5. We are now in the US and trying to get some answers. They may never materialize, but as long as he continues to grow and thrive I am happy.

Inborn errors of metabolism are a group of diseases where a genetic defect blocks a metabolic pathway, resulting in a single enzyme dysfunction. When metabolic pathways are blocked the consequences can in some cases lead to disease. The downstream effects of a missing enzyme can affect many parts of the body. These effects lead to the clinical presentation of a disease.

Soon after birth, newborns are tested for these inborn errors of metabolism. It is very helpful to identify some of the very serious and very treatable IEMs before they cause significant damage. Phenylketonuria (PKU) is an excellent example. In this disorder, there is a deficiency or absence of the enzyme phenylalanine hydroxylase (PAH), which processes the amino acid into another amino acid, tyrosine. Amino acids are the building blocks of proteins but when they are not fully converted into their requisite proteins, they accumulate in tissues, like the brain, causing intellectual disability and seizures. The treatments for PKU can prevent this tragedy and the affected person can have a normal lifespan. They must follow a diet that is low in phenylalanine and follow that diet for life. For other IEM, the results are less successful. Tay-Sachs disease is another such disorder where a mutation in the HEXA gene leads to the buildup of GM2 ganglioside within the neurons that leads to loss of motor function and death within a few years.

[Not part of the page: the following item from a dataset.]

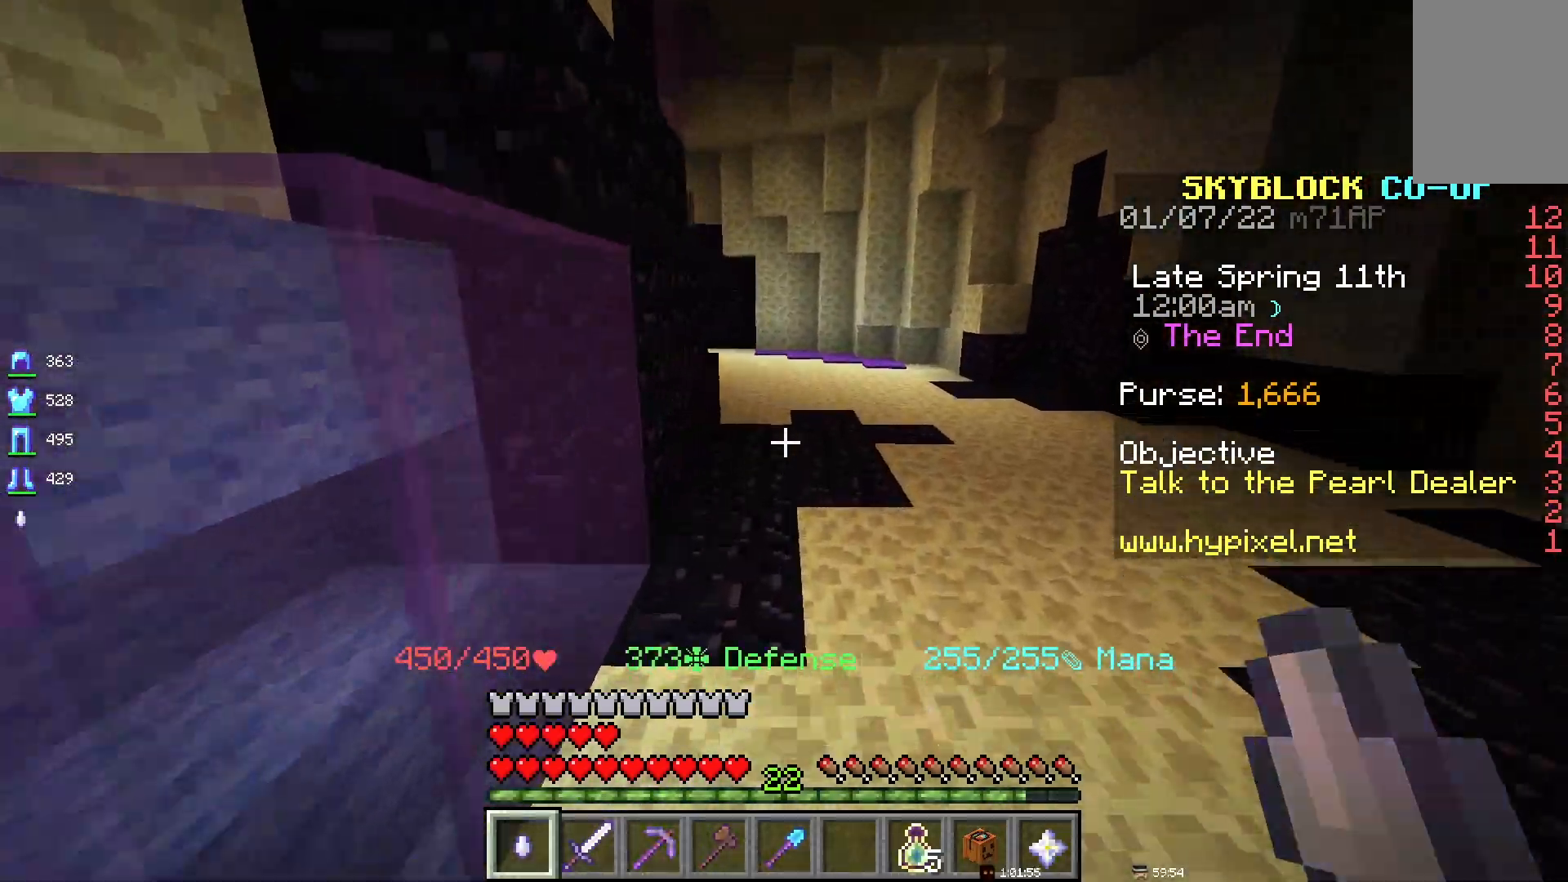
{"keys": [], "mouse": [], "events": [[300, "space", "up"]]}
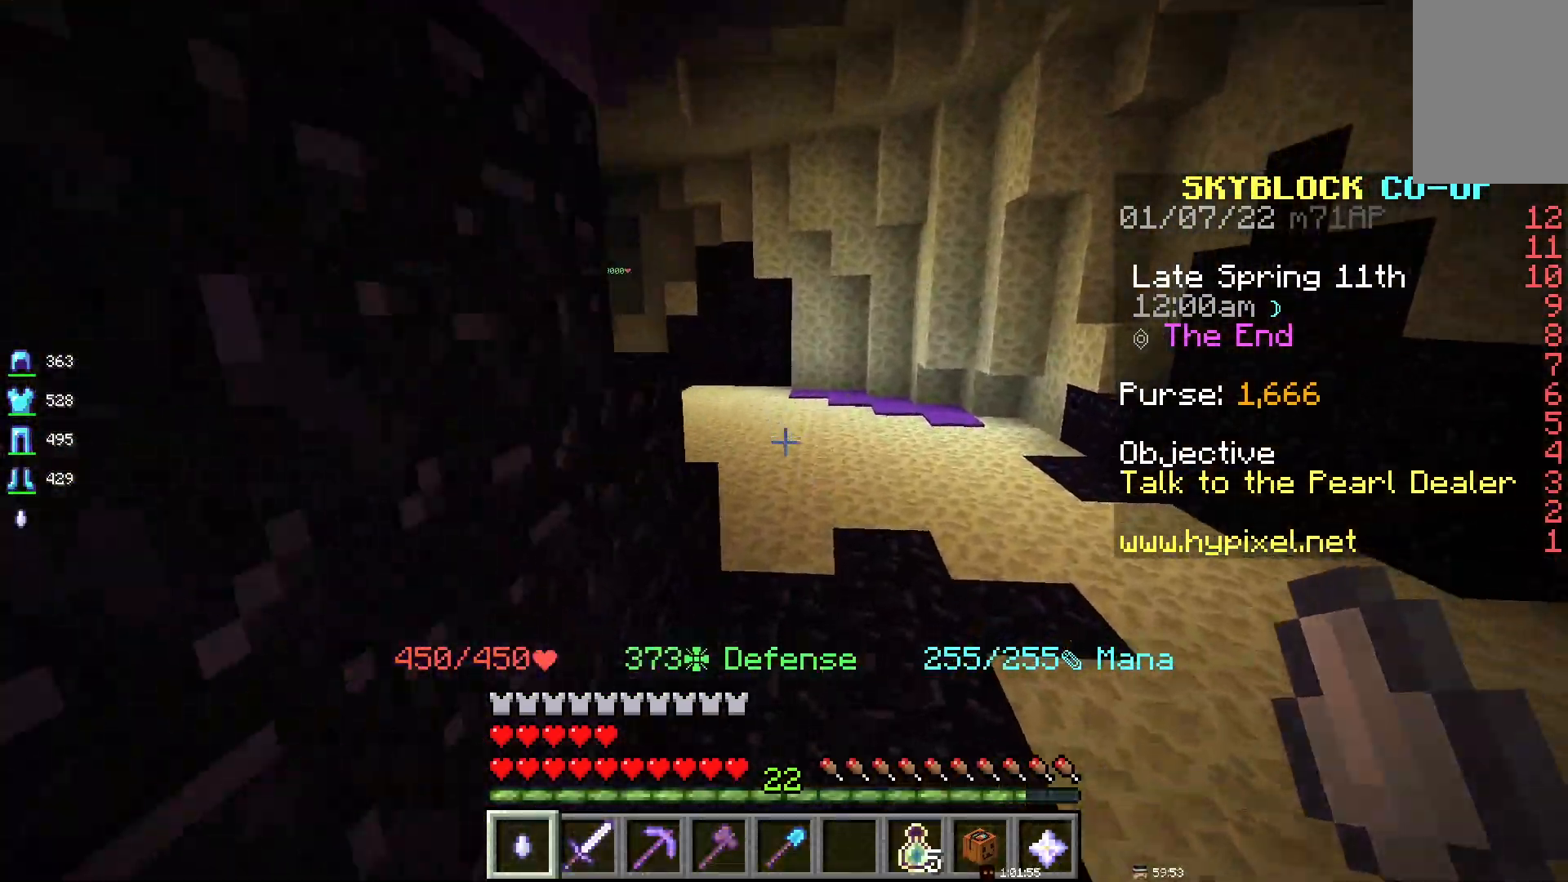
{"keys": [], "mouse": [], "events": [[217, "space", "down"], [483, "space", "up"]]}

When my son showed up at the emergency room experiencing metabolic acidosis with high ketones. He was 8 years old. We had experienced ongoing episodes of vomiting and lethargy and weight loss and doctors could never explain it.

The differential diagnosis for metabolic acidosis with high ketones are typically metabolic disorders.

• Fatty Acid Oxidation disorder
• Ketone body utilitzation disorder
• Interference in the mitochondrial respiratory chain
• Organic Acidurias

There are 2 ways the organ systems of the body communicate. Either the communication is electrical (nervous system) or it is chemical (endocrine system). Chemical communication in the body is important for many life functions including managing growth and reproductive cycles, dealing with stress and thermoregulation. Whereas the nervous system communicates in instantaneous, short-lived and direct fashion, the endocrine system sends signals more slowly and more generally over a sustained and sometimes cyclical time frame.

The adrenal glands are part of the hormonal regulatory system in the body. They are small glands that sit on top of each kidney. Each gland consists of a outer cortex and an inner medulla. The cortex produces steroid hormones like corticosteroids (cortisol) and mineralcorticoids (aldosterone) and small amount of male sex steroid hormones. The medulla produces hormones like adrenaline which help regulate aspects of the sympathetic nervous system.

In adrenal insufficiency, there is an abnormal production of these hormones. Primary adrenal insufficiency is a disorder that originates in the adrenal glands where there is an insufficient production of cortisol and sometimes aldosterone. Cortisol production is increased during times of stress. The function of cortisol is mobilize energy stores for use by the body so it increases blood glucose levels. If this hormone is not being produced, blood glucose levels can drop to dangerously low levels.

Enter my son. He was acting a little odd one day. We were out as a family at a park with food trucks and I had gotten my son a cheese pizza. It’s his favorite. Instead or eating, he laid on the ground and refused to get up. He stopped responding. He wanted to sleep. I had seen him decompensate before but this time I didn’t have a glucometer or ketone testing strips. I called an Uber and packed him in the back and went straight to the hospital. We was talking in the car, but quite nonsensically, almost sounding drunk. In the emergency at the hospital, he was taken back right away. Blood glucose testing showed sugar levels 10 mg/dL or 0.55 mmol/L. Normal blood sugar should be between 70-100 mg/dL or 4-7mmol/L. The doctors were surprised he was still conscious. They immediately tested his cortisol and ACTH levels among other things. Both his ACTH were undetectable.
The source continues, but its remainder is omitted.